Freedom is a great thing, and we do well to celebrate it on the 4th of July. That being said, it’s something rooted in truth, and apart from the truth there can be no authentic freedom.
If you continue in my word [truth] you are truly my disciples, and you will know the truth, and the truth will make you free. (John 8:31-32)
An individual, a country, or a world that does not remain rooted in objective truth cannot ultimately live in freedom. If you are serious about your faith, my dear friends, I strongly recommend that you read #1730-1748 [in the Catholic Catechism] as we approach the wonderful celebration of Independence Day, or the 4th of July.

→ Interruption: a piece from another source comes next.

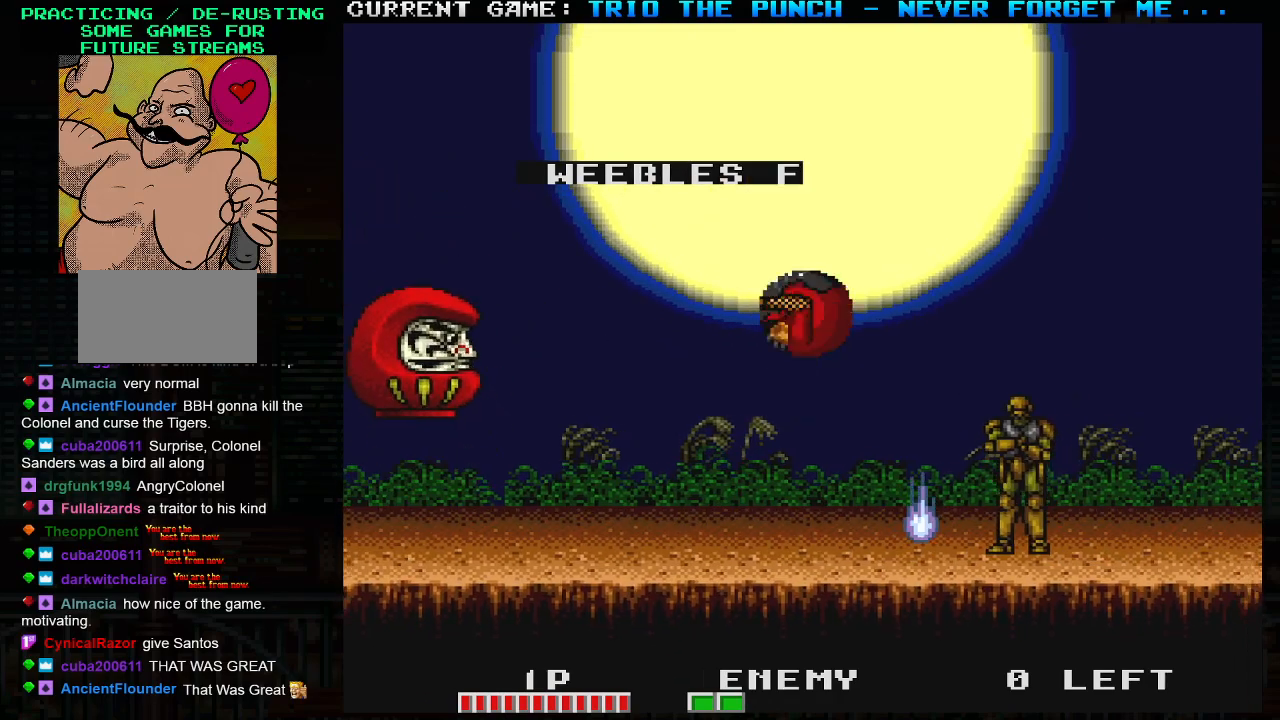
{"buttons": [], "left_stick": "center", "events": [[33, "left_stick", "center"], [183, "left_stick", "left"], [267, "SQUARE", "down"], [333, "left_stick", "center"], [350, "SQUARE", "up"]]}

Some highlights of this reality:
1731: Freedom is the power, rooted in reason and will, to act or not to act, to do this or that, and so to perform deliberate actions on one’s own responsibility. By free will one shapes one’s own life. Human freedom is a force for growth and maturity in truth and goodness; it attains its perfection when directed toward God, our beatitude [true happiness].
1733: The more one does what is good, the freer one becomes…
One of the most common errors of all time is to confuse freedom and license. Today, frequently under the specious pretext freedom, mankind acts in a manner that is really license. We are not morally free to do whatever we choose to do. Only when rooted in truth and acting in objective truth can we hope to be free. No one has the moral right to do evil. No one has the moral right to choose to take an innocent life or to engage in actions that are out of accord with right reason or any objective standards of morality we have ever known.
The inevitable consequence of abusing freedom is losing freedom. Soon, if we do not alter our present course, the United States will no longer be the home of the brave and the land of the free. Loss of personal freedoms, one at a time, is already well underway. One day we shall awake from our moral slumber and find that we have become slaves.
We must live in truth and act in truth if we are to remain free. Abuse it and I assure you we shall lose it! Wake up America! God is not a disinterested spectator. Let’s thank God for our freedom, but let’s not sit by idly while the forces of darkness divorce freedom from truth. For, as Jesus says, “The man who sins is the slave of sin.” (John 8:34)
I’ll leave you with the motto of the United States Army Special Forces on this 4th of July:
De oppresso liber! (To free the oppressed)
Indeed, Jesus came to set the captives free. Let’s do our part for our country and our world that we might all remain free in the glorious freedom of the children of God.